BALTIMORE — Some people living off Aisquith Street in Baltimore woke up over the weekend with no power and went days without it.

Some are elderly and some have kids and are frustrated with the delayed response from the property management company.

Two transformers went down at the Pleasant View Gardens where many people were without power since early Saturday morning, losing food and living in cold conditions until Tuesday.

RELATED: Housing Complex power restored, without power for days

"Friday going into Saturday, at about two in the morning, we heard this great big boom and the power went off,” said Zelda Johnson, who lives at Pleasant View Gardens.

Johnson lives in one of the over 80 units at Pleasant View Gardens that went days without power. She says she just got out of the hospital not long ago from a heart attack.

She has to use equipment at night while she sleeps. But without electricity, she went without.

"I was sick. My oxygens for me to be breathing at nighttime, my CPAP, my nebulizer to help me breath and stuff,” said Johnson.

Another person, who didn’t want to be identified, says she's been living at the this housing complex for nine years and has two young children.
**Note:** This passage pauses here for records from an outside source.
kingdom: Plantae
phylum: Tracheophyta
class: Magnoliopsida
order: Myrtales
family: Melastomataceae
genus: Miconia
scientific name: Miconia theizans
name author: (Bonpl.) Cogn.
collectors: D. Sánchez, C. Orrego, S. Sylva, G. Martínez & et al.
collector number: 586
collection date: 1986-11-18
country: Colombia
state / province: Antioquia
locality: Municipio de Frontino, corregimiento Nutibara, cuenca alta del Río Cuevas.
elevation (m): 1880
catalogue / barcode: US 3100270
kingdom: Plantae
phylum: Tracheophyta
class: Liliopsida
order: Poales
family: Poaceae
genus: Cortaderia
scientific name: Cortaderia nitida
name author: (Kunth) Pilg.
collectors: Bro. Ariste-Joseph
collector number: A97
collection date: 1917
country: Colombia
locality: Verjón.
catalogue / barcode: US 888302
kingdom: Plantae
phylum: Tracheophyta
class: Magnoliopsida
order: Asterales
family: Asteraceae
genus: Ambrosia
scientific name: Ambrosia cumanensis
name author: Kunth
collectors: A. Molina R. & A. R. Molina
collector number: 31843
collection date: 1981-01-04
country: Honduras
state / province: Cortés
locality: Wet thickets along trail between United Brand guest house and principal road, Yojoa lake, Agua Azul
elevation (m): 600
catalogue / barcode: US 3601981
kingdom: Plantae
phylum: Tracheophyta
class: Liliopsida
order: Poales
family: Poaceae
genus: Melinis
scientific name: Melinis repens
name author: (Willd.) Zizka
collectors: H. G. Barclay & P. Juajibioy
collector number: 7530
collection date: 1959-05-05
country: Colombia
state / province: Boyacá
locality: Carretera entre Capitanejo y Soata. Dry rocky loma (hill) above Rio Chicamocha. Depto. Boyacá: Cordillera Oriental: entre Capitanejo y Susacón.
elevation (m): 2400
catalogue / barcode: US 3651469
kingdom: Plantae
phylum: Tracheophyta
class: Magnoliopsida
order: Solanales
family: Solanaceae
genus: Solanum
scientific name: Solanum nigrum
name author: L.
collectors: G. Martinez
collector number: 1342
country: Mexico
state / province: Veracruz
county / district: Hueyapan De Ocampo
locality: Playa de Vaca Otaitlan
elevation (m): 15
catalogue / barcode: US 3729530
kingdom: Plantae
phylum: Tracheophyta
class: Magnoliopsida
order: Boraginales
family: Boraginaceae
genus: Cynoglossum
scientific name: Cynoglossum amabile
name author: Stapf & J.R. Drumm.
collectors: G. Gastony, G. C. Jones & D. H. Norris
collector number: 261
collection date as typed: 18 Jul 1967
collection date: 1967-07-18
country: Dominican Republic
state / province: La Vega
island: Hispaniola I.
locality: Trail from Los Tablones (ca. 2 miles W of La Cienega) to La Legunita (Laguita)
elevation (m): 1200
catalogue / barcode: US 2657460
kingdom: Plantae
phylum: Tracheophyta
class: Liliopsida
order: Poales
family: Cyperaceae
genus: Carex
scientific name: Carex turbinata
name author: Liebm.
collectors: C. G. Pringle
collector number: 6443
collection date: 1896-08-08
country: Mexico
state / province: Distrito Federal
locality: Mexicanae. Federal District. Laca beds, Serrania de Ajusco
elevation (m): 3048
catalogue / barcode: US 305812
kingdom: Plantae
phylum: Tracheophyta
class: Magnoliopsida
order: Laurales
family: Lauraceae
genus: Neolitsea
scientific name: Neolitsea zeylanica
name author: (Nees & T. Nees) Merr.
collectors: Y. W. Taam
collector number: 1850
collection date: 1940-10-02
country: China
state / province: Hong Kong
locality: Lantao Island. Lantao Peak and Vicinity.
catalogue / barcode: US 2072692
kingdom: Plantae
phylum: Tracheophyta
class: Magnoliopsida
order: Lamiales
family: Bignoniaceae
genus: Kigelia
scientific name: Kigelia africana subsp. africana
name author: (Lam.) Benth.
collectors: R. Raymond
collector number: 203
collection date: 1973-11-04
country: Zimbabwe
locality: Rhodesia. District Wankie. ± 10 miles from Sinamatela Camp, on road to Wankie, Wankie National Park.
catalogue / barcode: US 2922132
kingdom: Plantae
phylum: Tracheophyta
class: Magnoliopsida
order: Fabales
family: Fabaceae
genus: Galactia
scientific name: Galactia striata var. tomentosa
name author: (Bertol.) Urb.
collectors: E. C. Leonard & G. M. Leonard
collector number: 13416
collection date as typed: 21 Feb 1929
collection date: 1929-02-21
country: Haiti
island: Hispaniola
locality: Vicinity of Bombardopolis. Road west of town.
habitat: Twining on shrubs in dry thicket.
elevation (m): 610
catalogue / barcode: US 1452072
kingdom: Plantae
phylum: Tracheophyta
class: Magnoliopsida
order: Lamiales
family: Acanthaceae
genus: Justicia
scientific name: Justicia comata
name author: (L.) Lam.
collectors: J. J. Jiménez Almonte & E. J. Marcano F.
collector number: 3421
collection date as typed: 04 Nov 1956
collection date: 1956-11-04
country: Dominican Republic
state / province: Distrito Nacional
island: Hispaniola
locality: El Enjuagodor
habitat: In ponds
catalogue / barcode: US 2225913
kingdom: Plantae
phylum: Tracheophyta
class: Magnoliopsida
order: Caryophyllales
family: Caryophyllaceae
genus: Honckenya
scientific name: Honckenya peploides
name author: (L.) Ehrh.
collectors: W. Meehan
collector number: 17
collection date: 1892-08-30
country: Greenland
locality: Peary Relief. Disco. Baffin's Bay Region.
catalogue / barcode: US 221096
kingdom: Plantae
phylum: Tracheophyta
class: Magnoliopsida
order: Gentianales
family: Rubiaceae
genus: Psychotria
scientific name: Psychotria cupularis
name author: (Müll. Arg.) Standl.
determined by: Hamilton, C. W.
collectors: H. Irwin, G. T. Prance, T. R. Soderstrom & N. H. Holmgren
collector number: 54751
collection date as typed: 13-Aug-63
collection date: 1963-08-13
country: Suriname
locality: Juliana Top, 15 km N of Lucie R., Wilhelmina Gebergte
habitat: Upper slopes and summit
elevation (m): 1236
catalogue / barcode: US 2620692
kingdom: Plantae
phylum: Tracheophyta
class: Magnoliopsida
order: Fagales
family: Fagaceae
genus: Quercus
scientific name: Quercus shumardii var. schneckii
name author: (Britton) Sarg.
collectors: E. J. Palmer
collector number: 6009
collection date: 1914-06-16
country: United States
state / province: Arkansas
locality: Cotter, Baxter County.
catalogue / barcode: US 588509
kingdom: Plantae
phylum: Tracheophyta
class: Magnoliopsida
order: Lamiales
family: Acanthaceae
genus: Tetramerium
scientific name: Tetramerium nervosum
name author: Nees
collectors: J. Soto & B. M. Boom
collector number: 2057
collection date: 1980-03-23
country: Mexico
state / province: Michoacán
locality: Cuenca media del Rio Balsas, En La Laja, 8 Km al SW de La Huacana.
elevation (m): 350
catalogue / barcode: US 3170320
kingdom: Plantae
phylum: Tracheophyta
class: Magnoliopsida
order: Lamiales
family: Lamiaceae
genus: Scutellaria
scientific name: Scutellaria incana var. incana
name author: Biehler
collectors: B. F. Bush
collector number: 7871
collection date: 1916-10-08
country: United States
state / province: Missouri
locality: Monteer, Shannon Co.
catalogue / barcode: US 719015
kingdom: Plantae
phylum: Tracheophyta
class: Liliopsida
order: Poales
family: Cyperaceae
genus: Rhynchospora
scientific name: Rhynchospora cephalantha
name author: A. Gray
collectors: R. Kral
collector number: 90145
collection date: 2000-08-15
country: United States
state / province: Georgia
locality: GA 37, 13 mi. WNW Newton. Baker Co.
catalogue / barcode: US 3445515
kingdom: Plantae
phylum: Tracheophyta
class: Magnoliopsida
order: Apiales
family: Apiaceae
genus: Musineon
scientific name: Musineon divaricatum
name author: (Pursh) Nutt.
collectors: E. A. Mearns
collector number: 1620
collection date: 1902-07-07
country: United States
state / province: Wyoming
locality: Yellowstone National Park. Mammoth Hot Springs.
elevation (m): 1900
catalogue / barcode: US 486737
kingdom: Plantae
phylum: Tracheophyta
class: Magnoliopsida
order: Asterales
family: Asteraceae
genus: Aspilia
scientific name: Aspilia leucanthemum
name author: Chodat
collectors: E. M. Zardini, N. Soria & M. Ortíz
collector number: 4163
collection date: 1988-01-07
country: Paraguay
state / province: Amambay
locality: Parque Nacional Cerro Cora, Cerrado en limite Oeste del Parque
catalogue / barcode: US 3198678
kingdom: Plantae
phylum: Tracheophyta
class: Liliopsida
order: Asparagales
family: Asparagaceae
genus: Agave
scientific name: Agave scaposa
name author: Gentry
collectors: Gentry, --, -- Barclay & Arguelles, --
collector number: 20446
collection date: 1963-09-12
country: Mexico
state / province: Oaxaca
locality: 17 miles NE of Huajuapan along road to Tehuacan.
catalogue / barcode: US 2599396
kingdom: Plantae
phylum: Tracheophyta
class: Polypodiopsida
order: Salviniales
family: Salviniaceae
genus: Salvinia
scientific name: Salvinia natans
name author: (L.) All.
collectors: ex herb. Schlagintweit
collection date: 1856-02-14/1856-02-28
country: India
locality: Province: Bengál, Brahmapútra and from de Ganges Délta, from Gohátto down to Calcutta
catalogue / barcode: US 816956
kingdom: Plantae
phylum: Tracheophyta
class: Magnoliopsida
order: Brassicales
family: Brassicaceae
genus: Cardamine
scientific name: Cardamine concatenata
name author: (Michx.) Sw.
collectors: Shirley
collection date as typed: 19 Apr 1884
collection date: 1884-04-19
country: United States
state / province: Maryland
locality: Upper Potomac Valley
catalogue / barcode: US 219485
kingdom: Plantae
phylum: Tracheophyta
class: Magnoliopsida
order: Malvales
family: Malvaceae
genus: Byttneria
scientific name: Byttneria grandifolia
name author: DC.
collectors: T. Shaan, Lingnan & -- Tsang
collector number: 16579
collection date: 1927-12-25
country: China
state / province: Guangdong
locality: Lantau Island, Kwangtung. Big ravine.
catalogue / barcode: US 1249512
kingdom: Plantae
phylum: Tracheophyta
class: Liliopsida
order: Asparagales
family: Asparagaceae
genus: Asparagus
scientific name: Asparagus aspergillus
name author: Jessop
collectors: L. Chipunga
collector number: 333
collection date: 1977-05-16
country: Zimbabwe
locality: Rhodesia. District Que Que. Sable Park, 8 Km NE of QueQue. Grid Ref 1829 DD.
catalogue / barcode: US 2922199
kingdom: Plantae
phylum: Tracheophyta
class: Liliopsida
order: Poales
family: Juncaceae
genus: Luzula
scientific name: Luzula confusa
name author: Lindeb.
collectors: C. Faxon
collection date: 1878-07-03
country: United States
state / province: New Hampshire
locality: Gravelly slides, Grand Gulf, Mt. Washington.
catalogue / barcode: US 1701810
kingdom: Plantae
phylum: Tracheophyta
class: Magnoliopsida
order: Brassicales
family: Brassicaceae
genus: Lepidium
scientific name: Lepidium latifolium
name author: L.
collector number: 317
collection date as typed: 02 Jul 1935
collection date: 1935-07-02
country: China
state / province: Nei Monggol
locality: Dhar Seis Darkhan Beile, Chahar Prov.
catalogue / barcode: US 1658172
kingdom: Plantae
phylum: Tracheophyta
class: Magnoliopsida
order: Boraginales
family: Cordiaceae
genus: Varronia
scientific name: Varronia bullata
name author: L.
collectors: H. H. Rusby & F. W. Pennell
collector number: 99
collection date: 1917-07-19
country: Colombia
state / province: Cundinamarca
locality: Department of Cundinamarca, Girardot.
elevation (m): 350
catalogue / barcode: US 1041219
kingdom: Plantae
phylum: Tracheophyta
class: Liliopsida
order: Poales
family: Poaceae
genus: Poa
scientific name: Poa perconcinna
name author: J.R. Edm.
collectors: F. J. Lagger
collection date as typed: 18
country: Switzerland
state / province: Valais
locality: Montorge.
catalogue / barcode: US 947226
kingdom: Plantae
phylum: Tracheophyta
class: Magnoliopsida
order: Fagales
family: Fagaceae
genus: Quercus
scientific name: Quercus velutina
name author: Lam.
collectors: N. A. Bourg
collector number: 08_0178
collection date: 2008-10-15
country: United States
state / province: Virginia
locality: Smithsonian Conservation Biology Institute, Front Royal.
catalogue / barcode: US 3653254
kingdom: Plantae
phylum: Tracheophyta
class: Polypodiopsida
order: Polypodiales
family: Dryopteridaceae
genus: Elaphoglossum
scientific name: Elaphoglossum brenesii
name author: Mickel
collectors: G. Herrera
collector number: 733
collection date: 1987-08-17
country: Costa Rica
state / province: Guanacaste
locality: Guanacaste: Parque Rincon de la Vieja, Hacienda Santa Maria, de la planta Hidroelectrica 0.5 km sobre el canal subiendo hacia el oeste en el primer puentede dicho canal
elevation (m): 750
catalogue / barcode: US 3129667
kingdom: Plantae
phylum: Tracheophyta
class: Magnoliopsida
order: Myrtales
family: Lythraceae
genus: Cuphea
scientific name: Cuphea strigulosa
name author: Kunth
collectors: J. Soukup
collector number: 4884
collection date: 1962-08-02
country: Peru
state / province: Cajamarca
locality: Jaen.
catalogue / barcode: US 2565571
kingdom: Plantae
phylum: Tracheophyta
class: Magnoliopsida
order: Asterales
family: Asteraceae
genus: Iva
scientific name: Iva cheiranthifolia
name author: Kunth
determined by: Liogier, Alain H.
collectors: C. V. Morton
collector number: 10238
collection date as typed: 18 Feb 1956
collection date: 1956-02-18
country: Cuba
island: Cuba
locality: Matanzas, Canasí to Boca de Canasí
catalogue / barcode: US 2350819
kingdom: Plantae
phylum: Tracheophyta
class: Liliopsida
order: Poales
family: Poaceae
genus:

She says no one from the management of the property showed up to help until Monday, after all her food went bad.

"Saturday we didn't hear anything, Sunday we didn't hear nothing until Monday morning, that's when they were having food at the front office. But we still got food that we got to survive off of that's gone bad,” a resident said.

She says they were told if they don't have rental insurance there's nothing they can do about all the food they lost.

The Michaels Organization is the owner and manager of the property. Laura Zaner, the spokeswoman, says they found out Saturday about the outage.

They don't know why the transformers went down and to get the parts and someone to repair them took time.

“Just for the fuses which took care of the main amount of apartments, the majority of apartments, they had to look all over the country and so we were finally able to get them overnighted. They were found in Texas yesterday and they were overnighted and they've been installed today,” said Zaner.

She says with one transformer repaired, 80% of the homes have full power. There are still 20 homes that are hooked up to a generator as they have to completely replace the other one

The Michaels Organization did provide food at the community center which also had for them to charge their phones and warm up. Councilman Robert Stokes along with The Franciscan Center also had some meals for them during the outage.